Chinas Regierung strebt für dieses Jahr eine durchschnittliche Inflationsrate für die Verbraucher von etwa drei Prozent an. Im vergangenen Jahr, das noch stark durch die Einschränkungen infolge der Corona-Pandemie geprägt war, lag die Teuerungsrate bei zwei Prozent. Die Zentralbank steht derzeit vor der Herausforderung, die schwächelnde Wirtschaft des Landes nach der langen Phase restriktiver Corona-Maßnahmen wieder auf Trab zu bringen. Das Problem etwa der Europäischen Zentralbank, die zeitgleich auch gegen hohe Inflationsraten kämpfen muss, haben die chinesischen Währungshüter allerdings nicht.
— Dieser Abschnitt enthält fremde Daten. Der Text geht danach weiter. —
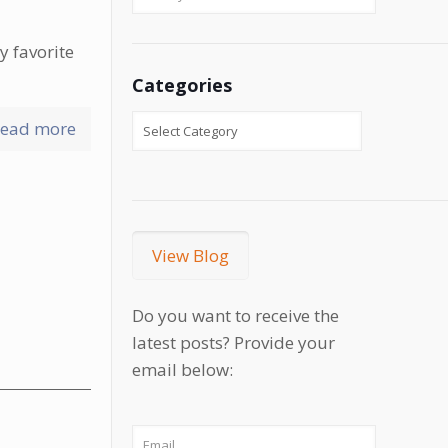
y favorite
Categories
ead more
View Blog
Do you want to receive the
latest posts? Provide your
email below:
Fallende Immobilienpreise und die finanziellen Probleme zahlreicher Entwickler haben nicht nur die Bautätigkeit in China gedämpft, sondern wohl auch die Konsumbereitschaft. Außerdem macht dem Exportweltmeister zu schaffen, dass wichtige Absatzmärkte wie Deutschland und die Eurozone insgesamt in einer Rezession stecken. Ökonomen großer westlicher Banken haben zuletzt ihre Prognosen für das Wachstum der chinesischen Wirtschaft gesenkt. Das Bruttoinlandsprodukt der nach den USA zweitgrößten Volkswirtschaft der Welt dürfte nach den Vorhersagen von UBS, Standard Chartered, Bank of America und JPMorgan in diesem Jahr zwischen 5,2 und 5,7 Prozent zulegen. Bislang lag die Spanne bei 5,7 bis 6,3 Prozent.